Solitary: A Self-Directed Spiritual Life
Let's talk. Come sit with me under a tree or by a lake while we chat about being alone in our practice and our beliefs. Solitary practitioners choose this path for many reasons and have a unique perspective. As a solitary witch, I want to share how I keep true to my beliefs and practices whether I'm working on my own, in a small group or attending a large group gathering. Author of Moon Affirmations, meditations based on the phase of the moon.
Finding the Positive in the Negative
I struggle with chronic pain. Between arthritis and some old injuries, there are days when breathing hurts. If you go to the doctor and tell them you’re in pain they always ask – on a scale of one to ten what level are you at. My good days are fives.
When I have a bad day, when I’ve elevated to an eight or nine, it is difficult to cope but I try to find ways to cope because I still have to go to work and deal with daily life.

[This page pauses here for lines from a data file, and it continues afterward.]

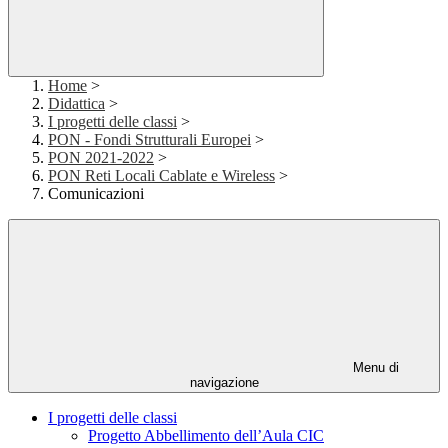
Home
>
Didattica
>
I progetti delle classi
>
PON - Fondi Strutturali Europei
>
PON 2021-2022
>
PON Reti Locali Cablate e Wireless
>
Comunicazioni
Menu di
navigazione
I progetti delle classi
Progetto Abbellimento dell’Aula CIC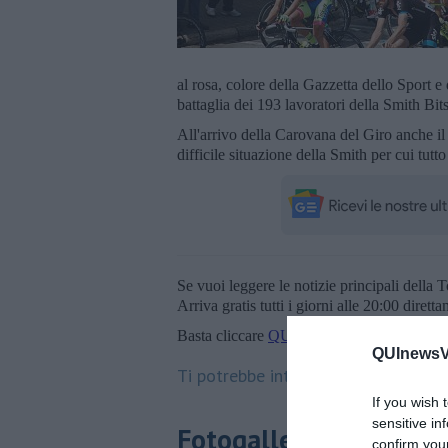
al rosa, colore della Gazzetta dello Sport e 
battaglia dei 193 lavoratori della Smith Bits
All'arrivo della Carovana del Giro anche il
difficile situazione della Smith per cui tutto 
Se vuoi leggere le notizie principali della T
Arriva gratis tutti i giorni alle 20:00 dirett
Basta cliccare
QUI
QUInewsVo
Ti potrebbe interessare anche:
If you wish 
sensitive in
Fotogallery
confirm you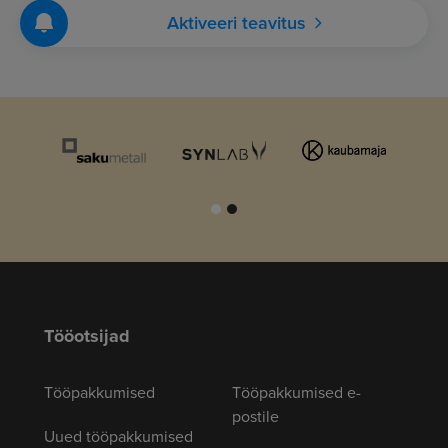
Aktiveeri teavitus
Tööotsijad
Tööpakkumised
Tööpakkumised e-
postile
Uued tööpakkumised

My co-workers are good. They help me out and are understanding when I have these bad days. I’m allergic to most pain killers so right now I’m coping with just Tylenol as a pain reliever. On my bad days, it’s like taking nothing.
What most people don’t understand is that pain is progressive. My pain is in my joints and movement can be exceedingly painful. Linking fingers with someone hurts. Shaking hands hurts. Walking, sitting, hurts.
Since I’m unable to take most pain relievers I look for alternative solutions. For me one of the biggest is heat. If I put the heating pad on one of my joints the pain will ease (usually). The problem on my bad days is that my whole body needs to be under a heating pad. This is when I sit under my electric blanket.
There are other issues. Pain tends have a domino effect on these other issues. It can cause nausea, headaches, and dizziness. This means when I sit at my desk trying to cope with pain during my work day, I’m trying to cope with not just the pain but the other symptoms as well. It means my mood is low and grumpy.
Part of the pain has a mental component. Mood lifters help. When I say mood lifters, I mean things like essential oils that perk you up like peppermint or (for me) citrus. The scents help perk up my mood. The scents can help clear the head, ease the headache. Lemon is a big one for me. I don’t know what it is about the scent but to smell a lemon makes me feel lighter, fresher, happier.
Another option is to meditate. Meditation takes me out of my physical state and puts me in a different frame of mind. This helps release the pain while I’m meditating. It doesn’t actually relieve the pain but it gives a temporary release from it.
I have a meditation where I visualize the pain as being part of me like a layer of dust on my body. Then as I go deeper into a meditative state and I feel the pain leaving me, I visualize the pain dropping away like it is sand dropping from my body. In my head I tell myself “I feel lighter, easier within my own skin.”
The biggest part though is knowing when it’s time to let go of being responsible and staying at work. Often the only solution is to go home and rest. Sleep is a great restorative and escape from pain.
I think if I didn’t have the alternative methods for coping with pain I’d struggle more with it. I think it would make it worse. My belief system helps me cope and manage my health issues.